On the other side of the equity market are those companies exposed to the economic cycle. These businesses have faced disruption not only due to the current crisis, but also due to the low levels of nominal growth in recent years. As pessimism about nominal growth has deepened, the discount for these companies has widened. Given a lower visibility of earnings’ growth, these companies tend to have a shorter duration and have not seen their valuations rise with the decline in interest rates. Given the policy headwind for these companies also began 40 years ago, it is not surprising that there are deep value opportunities to be found in this area of the market.


In our analysis, the opportunity of the coming decade is to exploit this polarisation in valuation and enjoy the tailwind of this policy shift. Higher government spending means higher nominal GDP. Higher nominal GDP means higher cyclical earnings growth. If nominal earnings growth is easy to find across equities, the case for the scarcity premium for secure growth companies disappears.

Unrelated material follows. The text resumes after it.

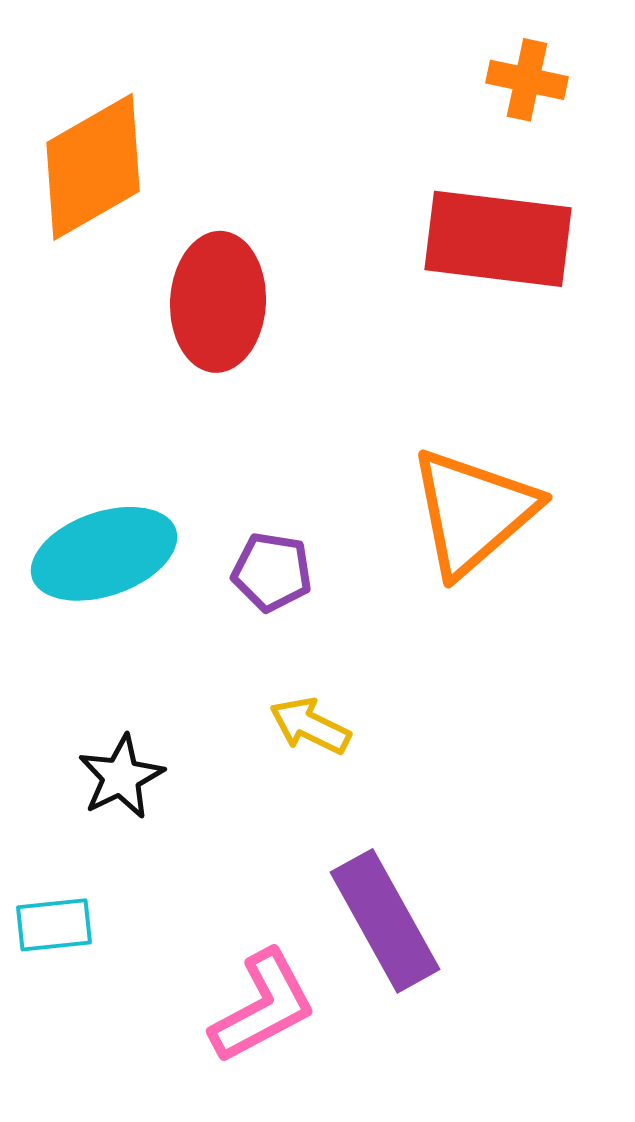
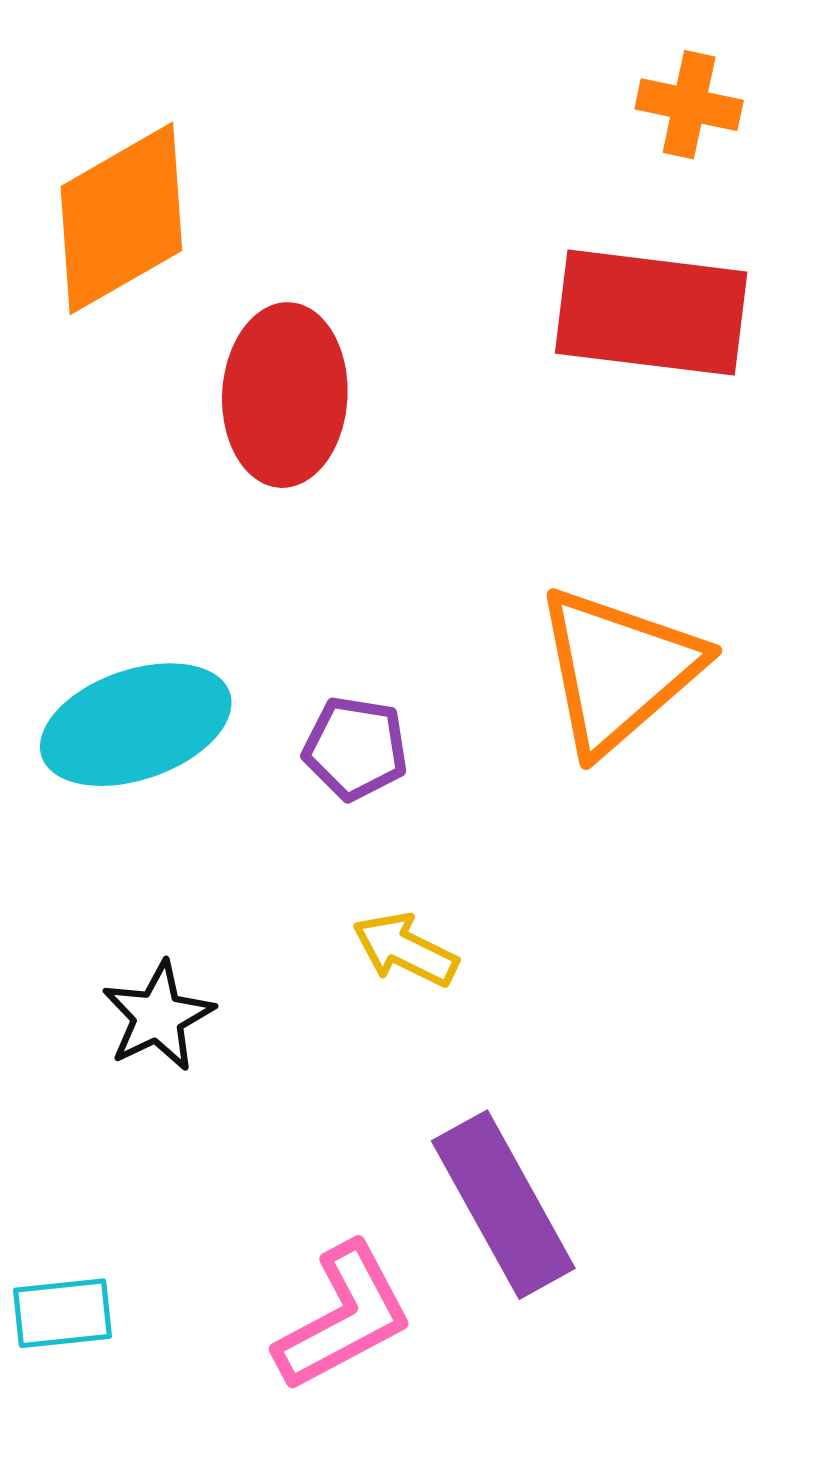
cyan rectangle: (54, 925) -> (62, 1313), moved

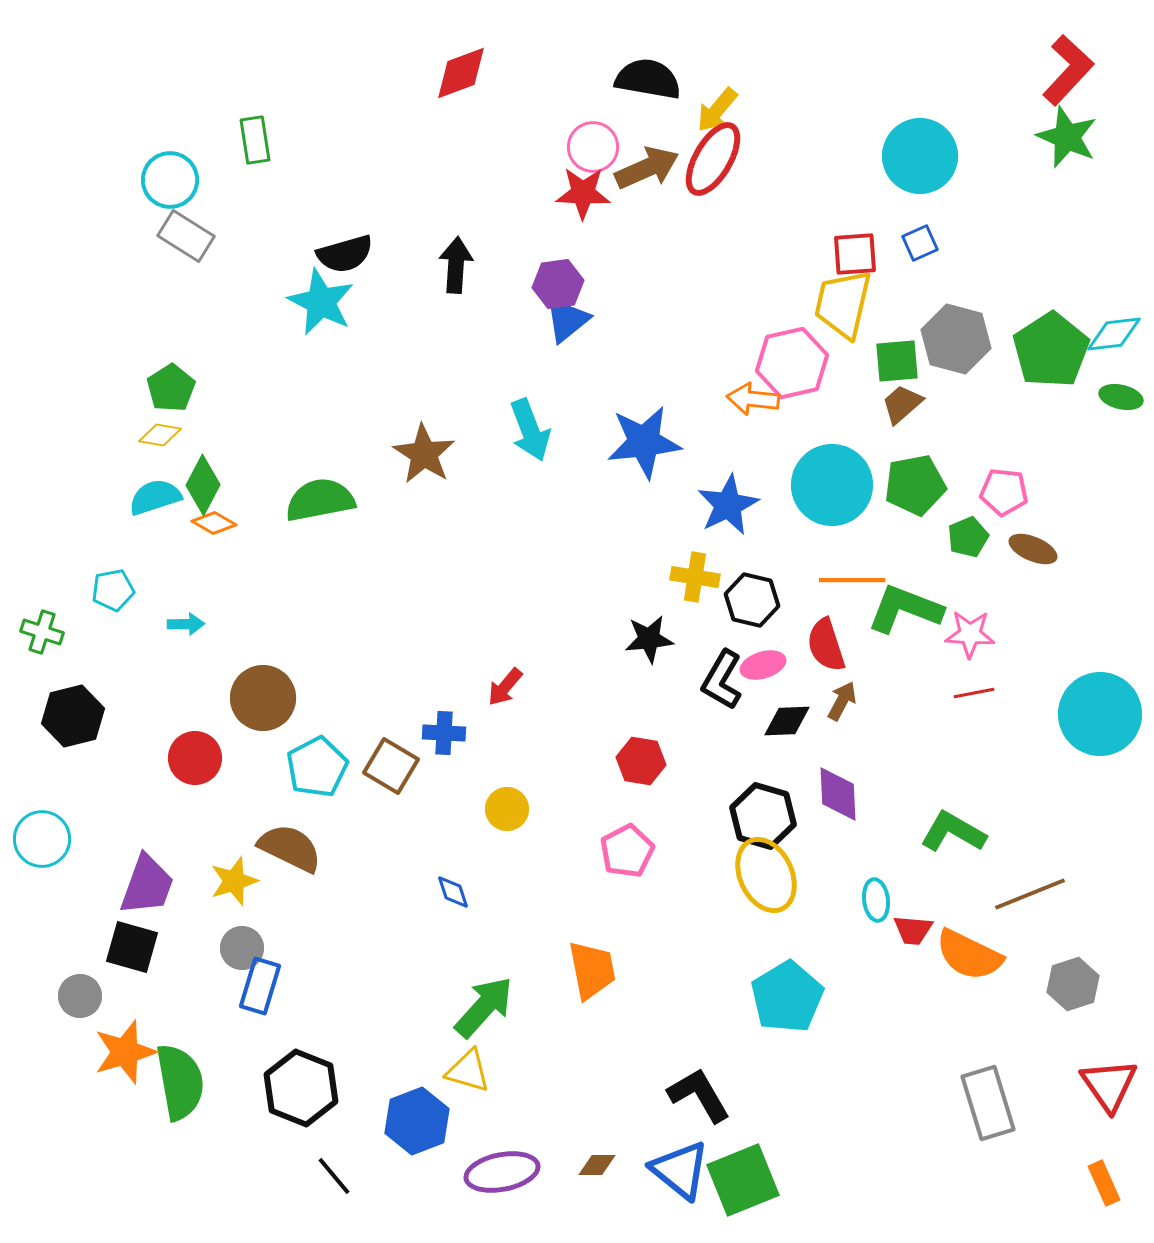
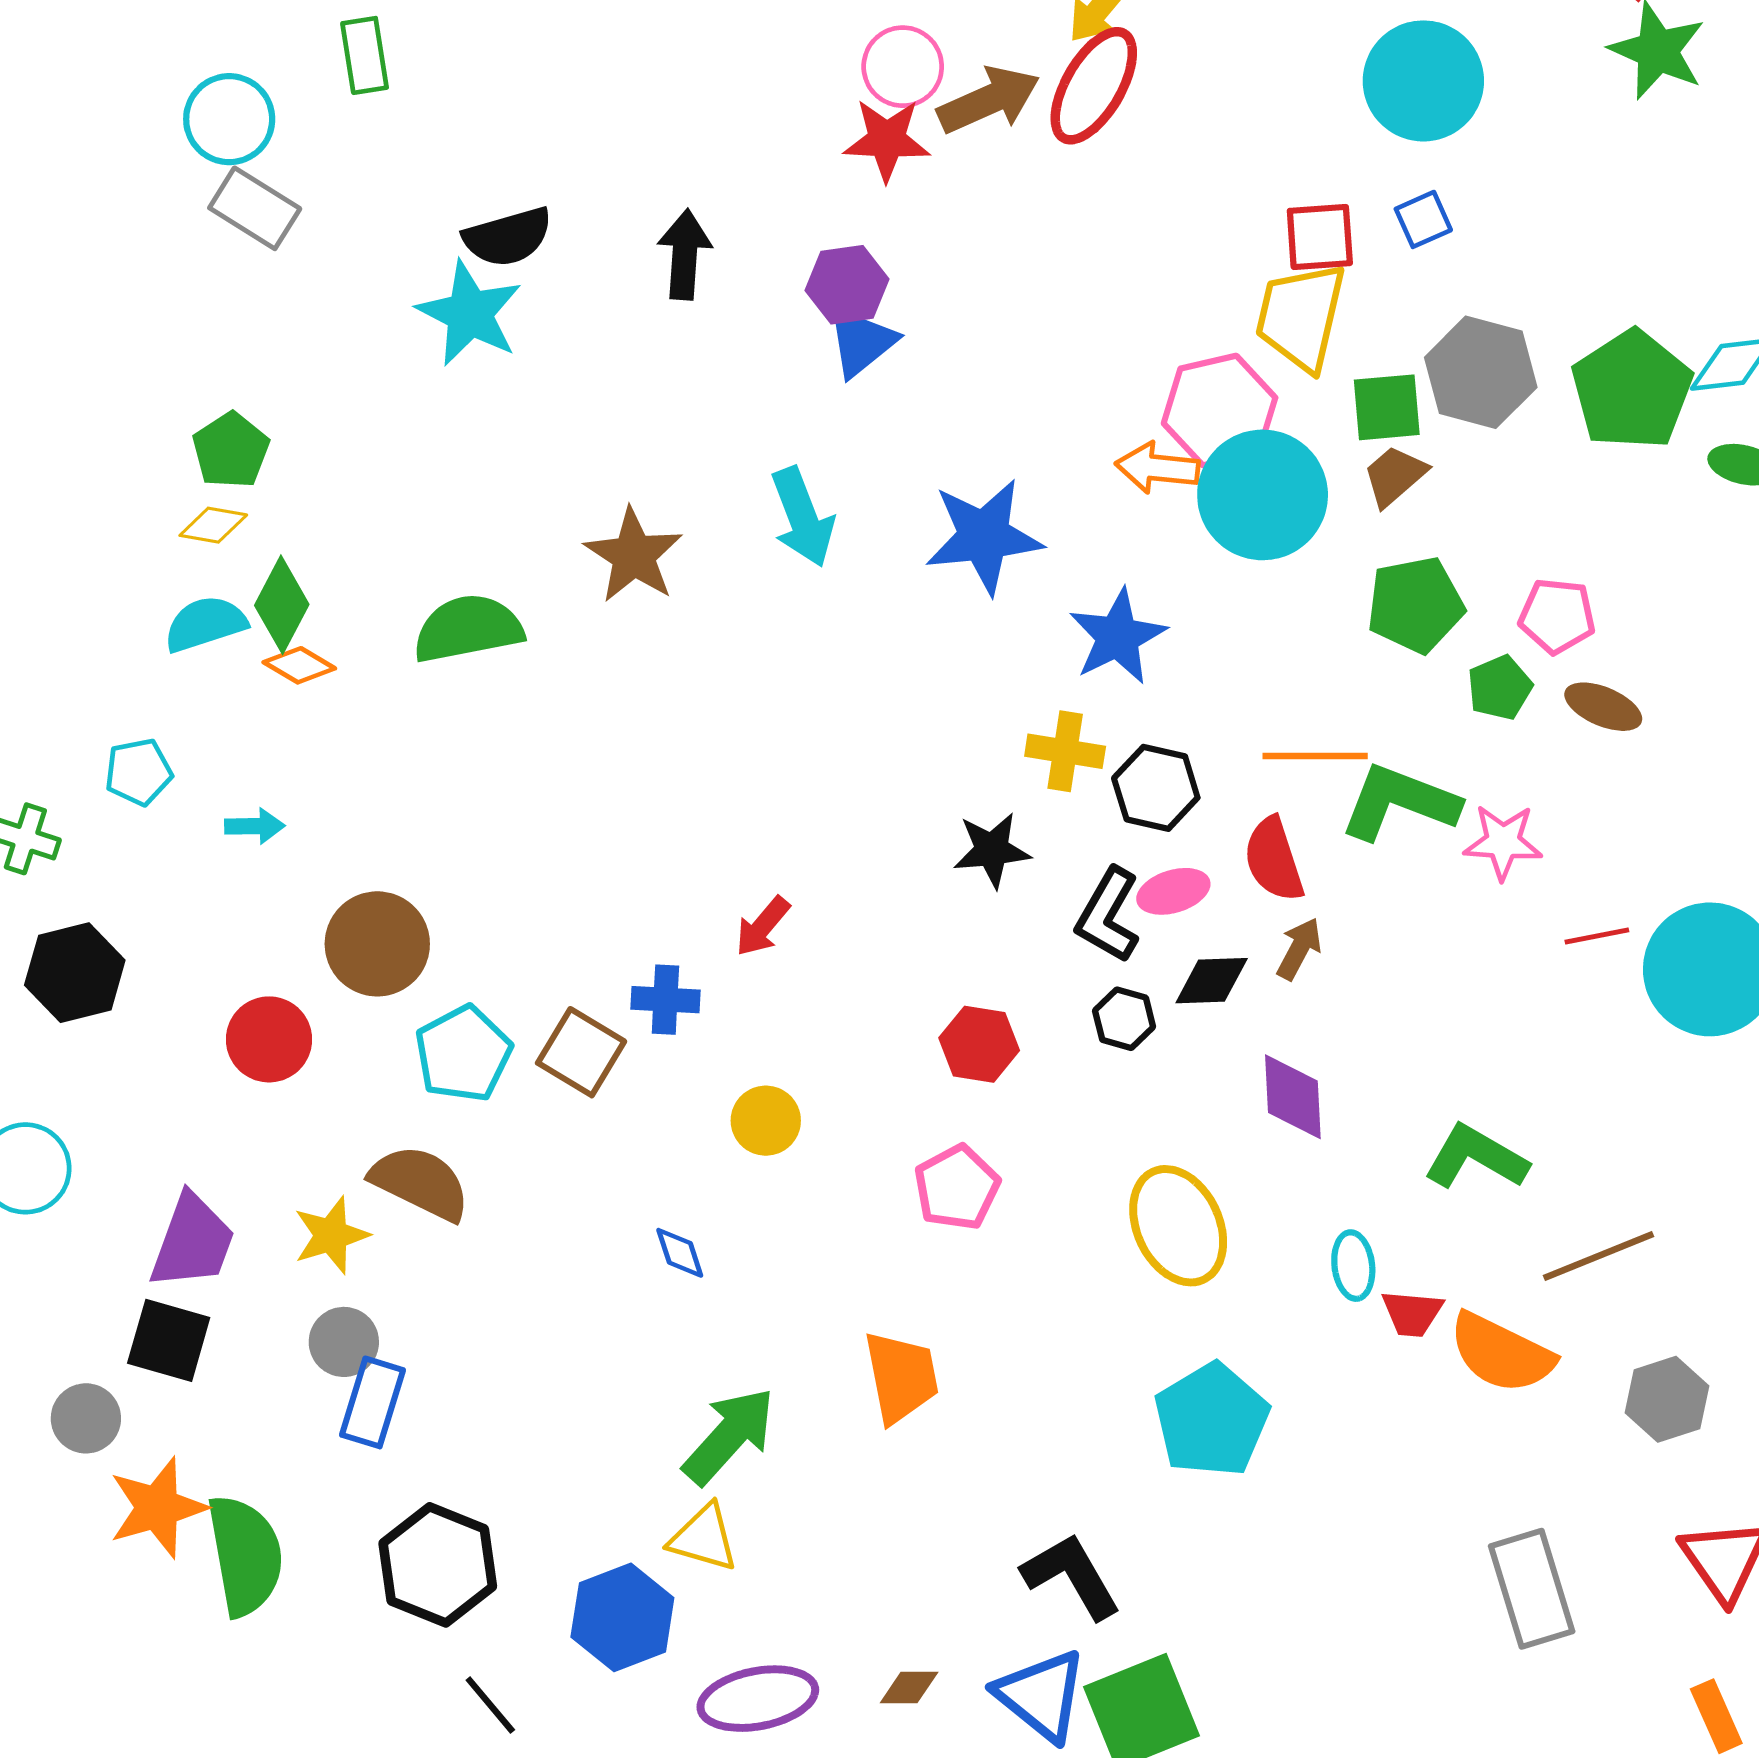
cyan circle: (832, 485) -> (1263, 495), moved
red line: (974, 693) -> (1597, 936), moved
black hexagon: (763, 816) -> (1124, 1019), moved, size x0.6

The case for the LF Lightman European Fund and for value in general is simply that there is no need to pay such record valuations for earnings growth today. Earnings growth is available across the market at much cheaper prices than is available in secure growth stocks.


Whilst this is the big picture, there are of course numerous individual supportive drivers for many value stocks in Europe. The clean energy transition is a secular driver for many “old economy” companies in materials, autos, industrials and power generation. European banking consolidation and the stabilisation of interest rates and regulatory capital are also powerful drivers.  


There are tentative signs of value recovering in Europe in recent months. This makes sense. Policy is shifting from headwind to tailwind. It has been many years since investors have faced valuation risk, where high price contributes to increase risk and low price helps to reduce risk. We believe the conditions are aligning to bring the return of valuation as a key driver of markets over the coming decade.


Sources: Lightman, Bloomberg, Howard Mason (Renmac), Don Rissmiller (Strategas) – January 2021

Risk: Past performance is not an indicator of future performance. The value of investment might fall as well as rise.